Once the market opens, Andrew Aziz lets rules do the heavy lifting: he executes only if price, volume, and VWAP alignment confirm the plan. Stops are placed automatically at invalidation—no moving them to “give it room”—and first partials come off near 1R to reduce stress. He logs the reason code for every entry and exit, so the review isn’t storytelling, it’s data. By replacing opinions with mechanics, he gets consistency even when the market mood swings.
Diversify Your Edge: Momentum Plus One Countertrend, Multiple Time Durations
Andrew Aziz keeps his playbook focused but diversified where it counts. His core is momentum at the open, yet he pairs it with one vetted countertrend setup, so he isn’t a one-note trader when conditions flip. He also varies duration—quick ORB scalps when volatility is hot, and slightly longer holds when trend, VWAP, and higher-timeframe levels line up. That mix lets Andrew participate across regimes without diluting standards or bloating the watchlist.

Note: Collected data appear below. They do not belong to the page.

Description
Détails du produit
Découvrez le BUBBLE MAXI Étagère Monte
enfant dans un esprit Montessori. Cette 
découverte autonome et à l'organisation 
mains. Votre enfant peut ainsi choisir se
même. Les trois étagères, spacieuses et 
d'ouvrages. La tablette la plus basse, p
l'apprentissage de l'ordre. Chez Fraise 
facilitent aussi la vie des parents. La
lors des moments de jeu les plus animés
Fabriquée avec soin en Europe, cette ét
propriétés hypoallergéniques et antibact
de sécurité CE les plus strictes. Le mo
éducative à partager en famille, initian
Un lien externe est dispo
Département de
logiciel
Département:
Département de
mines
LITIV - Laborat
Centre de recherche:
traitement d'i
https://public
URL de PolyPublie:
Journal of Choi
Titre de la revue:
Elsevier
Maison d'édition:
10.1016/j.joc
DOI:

In practice, Andrew Aziz filters for “Stocks in Play” for the momentum leg and reserves the countertrend slot for a specific pattern with tight invalidation (e.g., exhaustion at a key level with VWAP rejection). He sizes the countertrend smaller and demands cleaner confirmation, recognizing it’s lower base rate than momentum. He won’t stack similar trades on the same ticker; instead, he diversifies by underlying, so correlated losers don’t cluster. By keeping one momentum path, one countertrend path, and flexible holding times—each with its own rules—he spreads opportunity while keeping execution simple.

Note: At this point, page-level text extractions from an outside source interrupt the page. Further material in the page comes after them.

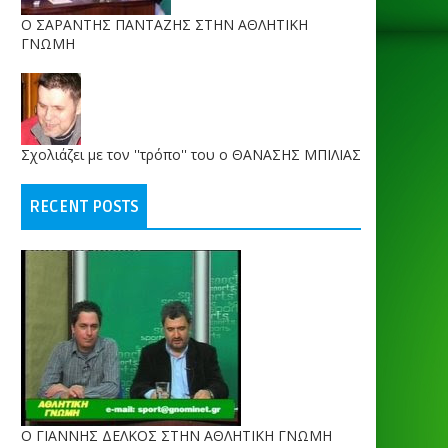
O ΣΑΡΑΝΤΗΣ ΠΑΝΤΑΖΗΣ ΣΤΗΝ ΑΘΛΗΤΙΚΗ
ΓΝΩΜΗ
Σχολιάζει με τον ''τρόπο'' του ο ΘΑΝΑΣΗΣ ΜΠΙΛΙΑΣ
RECENT POSTS
Ο ΓΙΑΝΝΗΣ ΔΕΛΚΟΣ ΣΤΗΝ ΑΘΛΗΤΙΚΗ ΓΝΩΜΗ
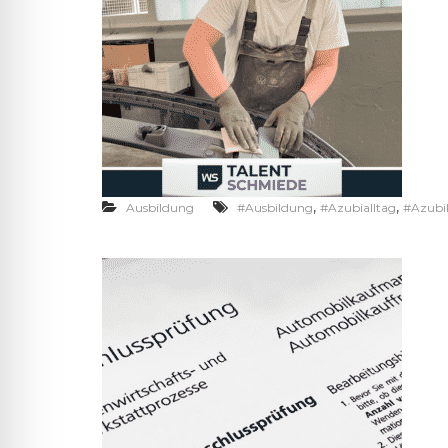
,
,
Ausbildung
#Ausbildung
#Azubialltag
#Azubi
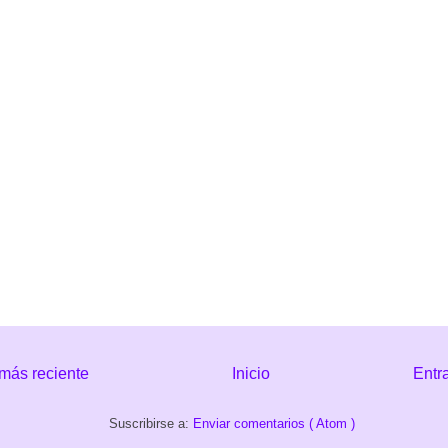
más reciente
Inicio
Entr
Suscribirse a:
Enviar comentarios ( Atom )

Manage Winners Like A Pro: 1R Partial, Trail Stops, Protect Gains.
Andrew Aziz treats winning trades like inventory—move some early, keep the best on the shelf. He usually takes a first partial near 1R to pay himself and cut the emotional weight of the position. With risk off, he bumps the stop to break-even so a reversal can’t turn a green trade red. From there, Andrew lets the chart do the talking instead of his feelings.

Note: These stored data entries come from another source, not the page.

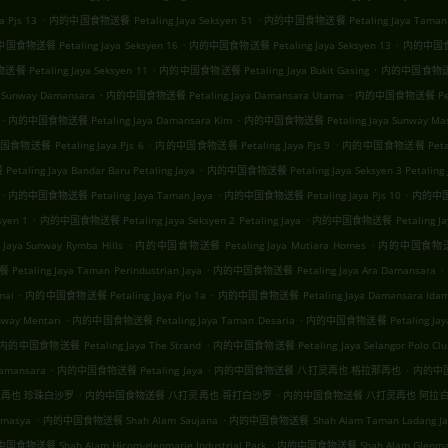
.
.
 Pjs 13
内的中国食物送餐 Petaling Jaya Seksyen 51
内的中国食物送餐 Petaling Jaya Taman
.
.
食物送餐 Petaling Jaya Seksyen 16
内的中国食物送餐 Petaling Jaya Seksyen 13
内的中国食物送
.
.
Petaling Jaya Seksyen 11
内的中国食物送餐 Petaling Jaya Bukit Gasing
内的中国食物送餐 Pe
.
.
Sunway Damansara
内的中国食物送餐 Petaling Jaya Damansara Utama
内的中国食物送餐 Petali
.
.
内的中国食物送餐 Petaling Jaya Damansara Kim
内的中国食物送餐 Petaling Jaya Sunway Mas 
.
.
物送餐 Petaling Jaya Pjs 6
内的中国食物送餐 Petaling Jaya Pjs 9
内的中国食物送餐 Petaling
.
ling Jaya Bandar Baru Petaling Jaya
内的中国食物送餐 Petaling Jaya Seksyen 3 Petaling 
.
.
.
内的中国食物送餐 Petaling Jaya Taman Jaya
内的中国食物送餐 Petaling Jaya Pjs 10
内的中国食物
.
.
yen 1
内的中国食物送餐 Petaling Jaya Seksyen 2 Petaling Jaya
内的中国食物送餐 Petaling Jaya
.
.
a Sunway Rymba Hills
内的中国食物送餐 Petaling Jaya Mutiara Homes
内的中国食物送餐 Pe
.
.
aling Jaya Taman Perindustrian Jaya
内的中国食物送餐 Petaling Jaya Ara Damansara
.
.
mai
内的中国食物送餐 Petaling Jaya Pju 1a
内的中国食物送餐 Petaling Jaya Damansara Ida
.
.
ay Mentari
内的中国食物送餐 Petaling Jaya Taman Desaria
内的中国食物送餐 Petaling Jaya 
.
内的中国食物送餐 Petaling Jaya The Strand
内的中国食物送餐 Petaling Jaya Selangor Polo Clu
.
.
.
amansara
内的中国食物送餐 Petaling Jaya
内的中国食物送餐 八打灵再也 格拉那再也
内的中国
.
.
再也 珍珠白沙罗
内的中国食物送餐 八打灵再也 哥打白沙罗
内的中国食物送餐 八打灵再也 阿拉
.
.
emasya
内的中国食物送餐 Shah Alam Saujana
内的中国食物送餐 Shah Alam Taman Ladang Ja
.
食物送餐 Shah Alam Hicom-glenmarie Industrial Park
内的中国食物送餐 Shah Alam Glenmar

When momentum persists, Andrew Aziz trails under 5-minute higher lows for longs (or over lower highs for shorts) to stay with the move without micromanaging. If price stalls at VWAP or a prior key level, he lightens up quickly rather than “hoping” for a second wind. He avoids round-tripping by locking in progress at logical checkpoints, then giving the last piece room to capture 2R+. The result is a rhythm: secure gains early, defend them mechanically, and let the market decide how big the winner gets.
In the end, Andrew Aziz’s message is simple and earned: protect capital, earn consistency, and let the market come to you. The $2 million drawdown he shared isn’t a horror story—it’s a blueprint for guardrails: fixed R per trade, a hard daily max loss, no averaging down, and a fast cut when the thesis breaks. Pair that with a focused two-hour window at the open and you’ve got a routine that limits decision fatigue while concentrating firepower where liquidity and momentum are cleanest.
His execution playbook is equally straightforward: build a tiny list of “Stocks in Play,” anchor decisions to VWAP and premarket levels, and favor Opening Range Breakouts only when alignment is there. Enter with stops already in place, take a first partial near 1R to pay yourself, then trail to let winners stretch toward 2R+. Keep one vetted countertrend setup for when the tape flips, diversify by underlying and duration (not random tickers), and journal each trade with reason codes so improvement is data-driven, not storytelling. Above all, Andrew emphasizes lifestyle discipline—time-boxing the session, stepping away after big emotional swings, and treating trading like a process you can repeat tomorrow.